I would like to kindly ask for help on an instability issue I have. Even though I already posted this over at the G.SKILL and MersenneForum, I will summarize it here again:
Basically, if I run Prime95 v28.9 blend stress test, sooner or later, the test will error out on a worker. The time is unfortunately spread rather wide: 13h, 19h, 39h, 49h and today 14h. The FFT sizes for the last three failures were 8k, 800k and 320k. The failures are always zeroed results like "FATAL ERROR: Final result was 00000000, expected: EE20AC08" and never rounding errors.
The system is generally not overclocked -- except for the memory and thus system agent and imc. But the last few tests were done completely at stock, meaning the memory was also clocked at DDR4-2133 @ 1.20v and everything at stock voltages.
MemTest86 v7 Pro with parallel testing on all cores revealed no errors but I have to admit, the longest I had it running was for 13h since I do need the machine for work.
I have meanwhile swapped the memory kit for the exact same model and the last failed test was performed with the new memory kit. Prior to that with the "old" kit, I also raised the VDIMM voltage, which had no effect either.
Temperatures are all in the green since the case is well ventilated and the CPU is kept well in line with a Noctua NH-D15S. During the test, I monitor everything with 500ms resolution through HWMonitor64 and see no anomalies whatsoever.
Here the specification of the machine:
- ASUS Z170-Deluxe with EFI firmware 1902
- G.SKILL Trident Z F4-3200C14D-32GT
- Intel 6700k (MC 74)
- Corsair HX850i
- Zotac GTX 1080 FE
- 4x Seagate ST2000NM0033 (Intel Rapid Storage RAID10)
The magic performance enhancements in the UEFI firmware are all off. Everything voltage related is on Auto. I also tried setting Vcore to Offset with SVID enabled, but that made no difference either.
I am now considering swapping CPU and board but since I cannot really locate the culprit, it leaves a very bad feeling that this becomes an endless cycle/story. I am still not 100% convinced that this is not another Skylake and/or Prime95 bug. Over in the MersenneForum, another user reported he is seeing the exact same behavior on a different brand board -- which naturally can also have an absolutely different cause. I know.

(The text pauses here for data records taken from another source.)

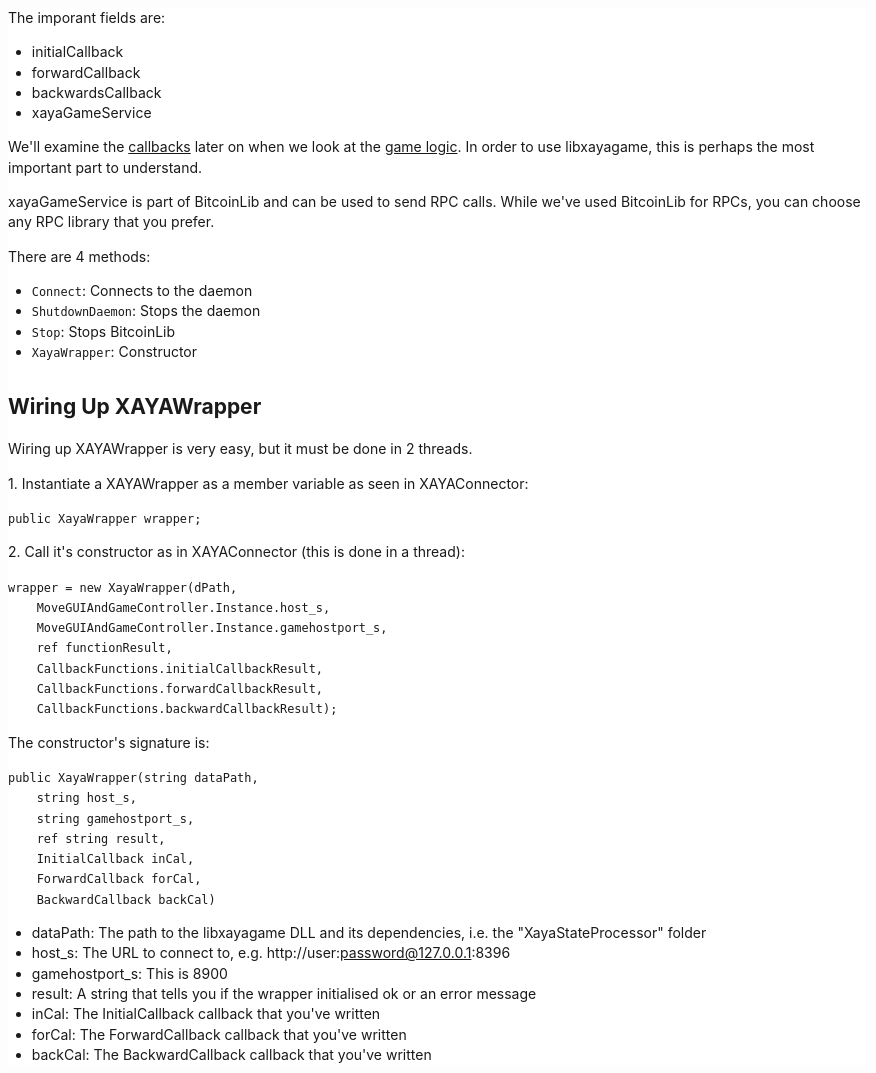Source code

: The imporant fields are:

- initialCallback
- forwardCallback
- backwardsCallback
- xayaGameService

We'll examine the [callbacks](#Callbacks) later on when we look at the [game logic](#game-logic). In order to use libxayagame, this is perhaps the most important part to understand.

xayaGameService is part of BitcoinLib and can be used to send RPC calls. While we've used BitcoinLib for RPCs, you can choose any RPC library that you prefer. 

There are 4 methods:

- `Connect`: Connects to the daemon
- `ShutdownDaemon`: Stops the daemon
- `Stop`: Stops BitcoinLib 
- `XayaWrapper`: Constructor

## Wiring Up XAYAWrapper

Wiring up XAYAWrapper is very easy, but it must be done in 2 threads. 

1\. Instantiate a XAYAWrapper as a member variable as seen in XAYAConnector:

	public XayaWrapper wrapper;

2\. Call it's constructor as in XAYAConnector (this is done in a thread):

	wrapper = new XayaWrapper(dPath, 
		MoveGUIAndGameController.Instance.host_s, 
		MoveGUIAndGameController.Instance.gamehostport_s, 
		ref functionResult, 
		CallbackFunctions.initialCallbackResult, 
		CallbackFunctions.forwardCallbackResult,
		CallbackFunctions.backwardCallbackResult);

The constructor's signature is:

	public XayaWrapper(string dataPath, 
		string host_s, 
		string gamehostport_s,  
		ref string result, 
		InitialCallback inCal, 
		ForwardCallback forCal, 
		BackwardCallback backCal)

- dataPath: The path to the libxayagame DLL and its dependencies, i.e. the "XayaStateProcessor" folder
- host_s: The URL to connect to, e.g. http://user:password@127.0.0.1:8396
- gamehostport_s: This is 8900
- result: A string that tells you if the wrapper initialised ok or an error message
- inCal: The InitialCallback callback that you've written
- forCal: The ForwardCallback callback that you've written
- backCal: The BackwardCallback callback that you've written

If anyone has any ideas or suggestions... I would really appreciate any helping hand. This is really grueling since I need the machine to be stable and dependable. And since I am walking in the dark here, it is even more frustrating. With real software bugs, I can at least have a look at the sources and fix it myself... but that is sheer impossible with hardware. :-(
Thanks so much in advance for any help,